◆ What you need to do
Recast every line of text in the entries below as a Markdown table with the columns Row and Line, giving each line its own numbered row and leaving out blank lines.
================
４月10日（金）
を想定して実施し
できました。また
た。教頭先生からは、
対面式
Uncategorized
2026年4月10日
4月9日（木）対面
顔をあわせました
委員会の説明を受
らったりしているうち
================
◆ Solution to this task
| Row | Line |
|---|---|
| 1 | ４月10日（金） |
| 2 | を想定して実施し |
| 3 | できました。また |
| 4 | た。教頭先生からは、 |
| 5 | 対面式 |
| 6 | Uncategorized |
| 7 | 2026年4月10日 |
| 8 | 4月9日（木）対面 |
| 9 | 顔をあわせました |
| 10 | 委員会の説明を受 |
| 11 | らったりしているうち |